| TASK DESCRIPTION |
Return the material word for word, starting at the line containing "What is the smallest value displayed?" and ending at the last line of the material. Omit the pictures.

| EXERCISE MATERIAL |

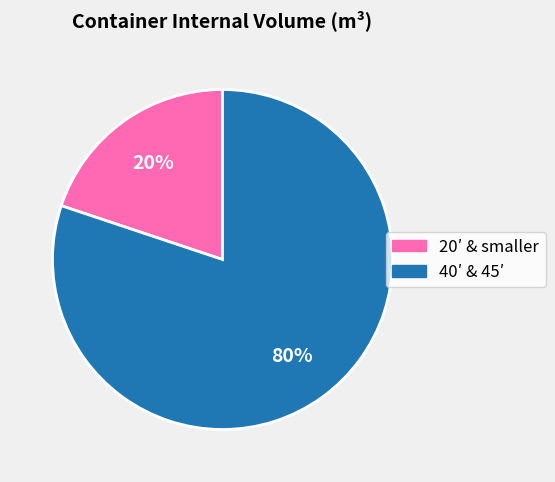

To the nearest percent, what is the difference between the largest and smallest slice percentages?

60%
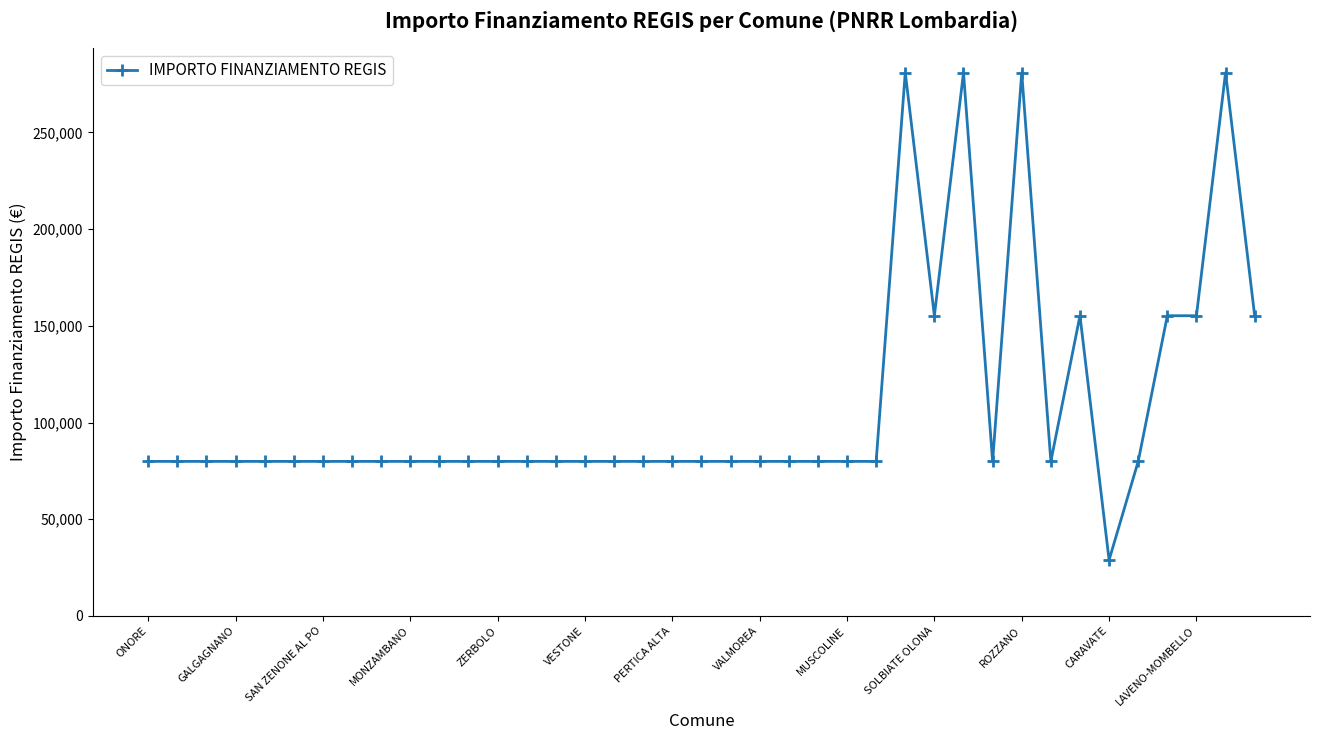

What is the smallest value displayed?

28902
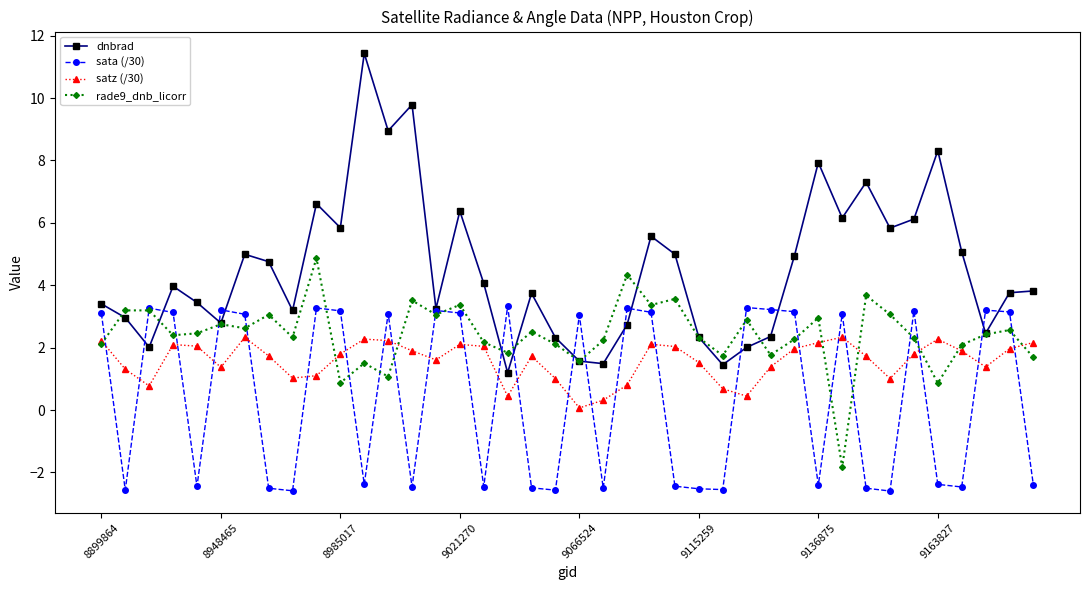

What is the value of the satz (/30) point at the 37th from the left?

1.9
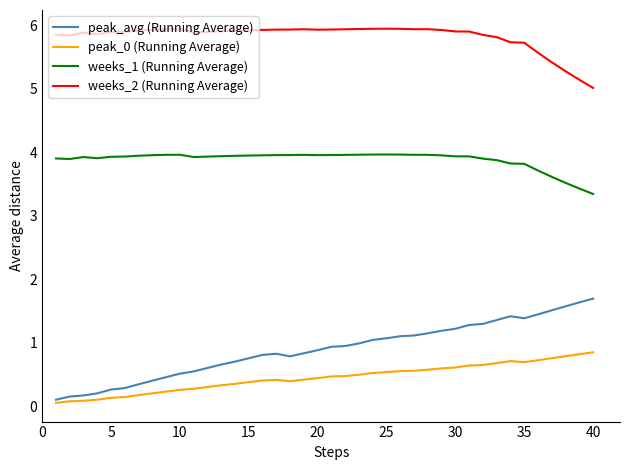

Which series has the widest spread of values?

peak_avg (Running Average)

| SOLUTION FOR THIS EXERCISE |
What is the smallest value displayed?

28902

What is the value of the satz (/30) point at the 37th from the left?

1.9

Which series has the widest spread of values?

peak_avg (Running Average)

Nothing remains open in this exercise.